Provided passage>
----------------------------------------

Fullerton Markets - 'Asia’s fastest growing brokerage firm', Bill English, and Wellington: 'The next financial hub of New Zealand'

Fullerton Markets CEO Mario Singh (right) pictured with PM Bill English.

By Gareth Vaughan

A high profile CEO who posts photos of himself on social media with New Zealand's new Prime Minister, highly visible sponsorship deals, an office in downtown Wellington, and registration on this country's financial service providers register.

It sounds like a great recipe for a new and apparently ambitious foreign exchange trader, which is what Fullerton Markets Ltd certainly appears to be.

"Fullerton Markets is Asia’s fastest growing brokerage firm," the company's LinkedIn page claims.

"Our company is headed by Mario Singh, one of Asia’s top thinkers and influencers in the online trading industry. As a world-class coach, Mario has been brought in by some of the biggest banks in the world to speak to their traders and clients. Some of his clientele include ICBC - China’s biggest bank, Julius Baer - the third largest Swiss bank and [Singapore-based] OCBC - ranked by Bloomberg as the world’s strongest bank in 2011 and 2012," the LinkedIn page continues.

"His [Singh's] two best-selling books '17 Proven Currency Trading Strategies' and 'Unlocking the World’s Largest Financial Secret' are endorsed by global billion-dollar fund managers like Dr. Mark Mobius, Executive Chairman of Templeton Emerging Markets Group, & David Kotok, Chairman of Cumberland Advisors."

The post goes on to extol the virtues of Fullerton Markets saying it has three levels of unmatched fund safety being segregated accounts, third party fund administration (through Kiwi Global Trust whose address is given as that of mail forwarding company Private Box Ltd in Johnsonville), and trustee insurance. It also describes Fullerton as a "straight through processing broker," processing client orders in "mere milliseconds," with infrastructure featuring dedicated servers to London.

Saying it specialises in trading, forex, the derivatives product CFDs, or contract for difference, plus gold and silver, Fullerton Markets says: "Whether you're a trader, introducing broker, fund manager or white label, we look forward to partner [sic] you and help take you to the next level."

A legal risk disclosure in small print at the foot of Fullerton Markets' website does note, however, that: "Trading foreign exchange on margin carries a high level of risk, and may not be suitable for all investors. The high degree of leverage can work against you as well as for you. Before deciding to trade foreign exchange you should carefully consider your investment objectives, level of experience and risk appetite. The possibility exists that you could sustain a loss of some or all of your initial investment and therefore you should not invest money that you cannot afford to lose. You should be aware of all the risks associated with foreign exchange trading, and seek advice from an independent financial advisor."

----------------------------------------

(Some records)
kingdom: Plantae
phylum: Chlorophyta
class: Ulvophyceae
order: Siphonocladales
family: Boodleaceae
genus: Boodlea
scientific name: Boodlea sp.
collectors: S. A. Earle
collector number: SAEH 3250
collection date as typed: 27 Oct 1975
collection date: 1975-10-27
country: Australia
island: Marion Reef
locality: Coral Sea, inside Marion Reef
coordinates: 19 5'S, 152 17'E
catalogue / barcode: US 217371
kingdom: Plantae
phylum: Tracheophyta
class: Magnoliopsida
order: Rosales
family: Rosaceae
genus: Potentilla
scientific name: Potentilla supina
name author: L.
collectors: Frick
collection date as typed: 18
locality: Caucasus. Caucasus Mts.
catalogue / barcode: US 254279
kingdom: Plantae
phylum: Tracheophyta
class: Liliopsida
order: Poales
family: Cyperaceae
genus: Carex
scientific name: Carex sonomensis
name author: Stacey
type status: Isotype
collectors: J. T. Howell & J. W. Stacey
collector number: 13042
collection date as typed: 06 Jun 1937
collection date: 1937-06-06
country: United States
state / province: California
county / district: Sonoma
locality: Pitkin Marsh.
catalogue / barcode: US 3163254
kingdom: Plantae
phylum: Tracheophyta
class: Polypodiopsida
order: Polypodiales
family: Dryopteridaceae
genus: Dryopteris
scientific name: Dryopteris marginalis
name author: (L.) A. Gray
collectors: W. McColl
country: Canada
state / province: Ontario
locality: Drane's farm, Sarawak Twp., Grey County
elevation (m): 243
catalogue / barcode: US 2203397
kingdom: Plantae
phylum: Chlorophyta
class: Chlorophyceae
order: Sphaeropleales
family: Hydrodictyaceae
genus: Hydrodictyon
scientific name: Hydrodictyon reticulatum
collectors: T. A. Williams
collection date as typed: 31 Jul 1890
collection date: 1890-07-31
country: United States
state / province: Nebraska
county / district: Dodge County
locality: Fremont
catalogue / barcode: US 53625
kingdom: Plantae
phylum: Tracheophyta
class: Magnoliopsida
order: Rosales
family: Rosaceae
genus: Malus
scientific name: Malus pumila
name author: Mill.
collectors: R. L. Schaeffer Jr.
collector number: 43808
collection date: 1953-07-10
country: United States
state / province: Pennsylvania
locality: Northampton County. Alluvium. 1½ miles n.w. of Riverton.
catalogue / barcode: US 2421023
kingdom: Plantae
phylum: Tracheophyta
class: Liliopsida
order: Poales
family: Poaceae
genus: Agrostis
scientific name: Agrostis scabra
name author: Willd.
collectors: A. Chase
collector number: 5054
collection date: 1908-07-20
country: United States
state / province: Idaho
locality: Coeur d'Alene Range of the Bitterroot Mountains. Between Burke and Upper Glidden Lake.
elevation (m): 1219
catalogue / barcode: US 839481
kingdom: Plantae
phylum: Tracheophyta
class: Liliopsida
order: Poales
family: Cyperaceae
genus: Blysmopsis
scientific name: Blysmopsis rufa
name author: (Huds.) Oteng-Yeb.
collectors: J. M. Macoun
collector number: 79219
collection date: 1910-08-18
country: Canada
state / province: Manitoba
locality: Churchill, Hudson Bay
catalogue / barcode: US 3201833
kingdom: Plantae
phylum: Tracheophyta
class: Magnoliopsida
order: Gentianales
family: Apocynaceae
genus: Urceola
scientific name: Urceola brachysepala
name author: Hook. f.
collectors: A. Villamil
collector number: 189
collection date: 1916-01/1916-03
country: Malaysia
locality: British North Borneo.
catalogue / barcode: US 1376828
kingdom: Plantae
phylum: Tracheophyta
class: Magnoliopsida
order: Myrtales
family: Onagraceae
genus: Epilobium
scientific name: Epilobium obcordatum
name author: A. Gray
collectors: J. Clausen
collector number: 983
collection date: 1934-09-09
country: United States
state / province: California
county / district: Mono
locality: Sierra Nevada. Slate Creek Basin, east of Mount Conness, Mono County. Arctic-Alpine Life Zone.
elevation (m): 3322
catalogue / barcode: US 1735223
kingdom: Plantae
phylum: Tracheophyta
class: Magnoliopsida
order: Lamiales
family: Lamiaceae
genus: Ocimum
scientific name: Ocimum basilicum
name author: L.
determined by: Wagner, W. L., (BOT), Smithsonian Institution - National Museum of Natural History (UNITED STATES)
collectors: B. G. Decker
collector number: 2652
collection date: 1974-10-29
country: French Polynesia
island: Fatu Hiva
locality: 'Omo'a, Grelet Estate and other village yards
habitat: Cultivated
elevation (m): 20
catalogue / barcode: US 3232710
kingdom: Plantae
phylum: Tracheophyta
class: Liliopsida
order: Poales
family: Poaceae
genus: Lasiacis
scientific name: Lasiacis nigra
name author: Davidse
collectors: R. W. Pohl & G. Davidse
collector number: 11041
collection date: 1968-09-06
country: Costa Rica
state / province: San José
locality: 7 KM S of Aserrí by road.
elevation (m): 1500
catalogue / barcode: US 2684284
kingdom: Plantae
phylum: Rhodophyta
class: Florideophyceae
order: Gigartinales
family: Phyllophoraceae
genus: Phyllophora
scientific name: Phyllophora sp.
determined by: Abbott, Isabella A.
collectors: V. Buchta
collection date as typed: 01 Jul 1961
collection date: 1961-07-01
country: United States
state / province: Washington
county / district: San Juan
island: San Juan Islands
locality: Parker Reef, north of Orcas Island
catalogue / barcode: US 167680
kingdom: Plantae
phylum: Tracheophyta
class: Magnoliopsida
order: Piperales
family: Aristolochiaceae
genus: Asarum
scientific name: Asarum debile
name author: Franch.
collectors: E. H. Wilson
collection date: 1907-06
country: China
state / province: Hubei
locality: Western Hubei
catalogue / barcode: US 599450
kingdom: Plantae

----------------------------------------

Written instruction 1>
Answer these questions using the article on Fullerton Markets:
(a) Who wrote the article?
(b) Whose address is given as the address of Kiwi Global Trust?
(c) To which city does the company's infrastructure have dedicated servers?
Written instruction 2> Extract the part of the article on Fullerton Markets that starts with "A high profile" and goes on through "service providers register.".

Correct answer 1>
(a) Gareth Vaughan
(b) Mail forwarding company Private Box Ltd in Johnsonville
(c) London

Correct answer 2>
A high profile CEO who posts photos of himself on social media with New Zealand's new Prime Minister, highly visible sponsorship deals, an office in downtown Wellington, and registration on this country's financial service providers register.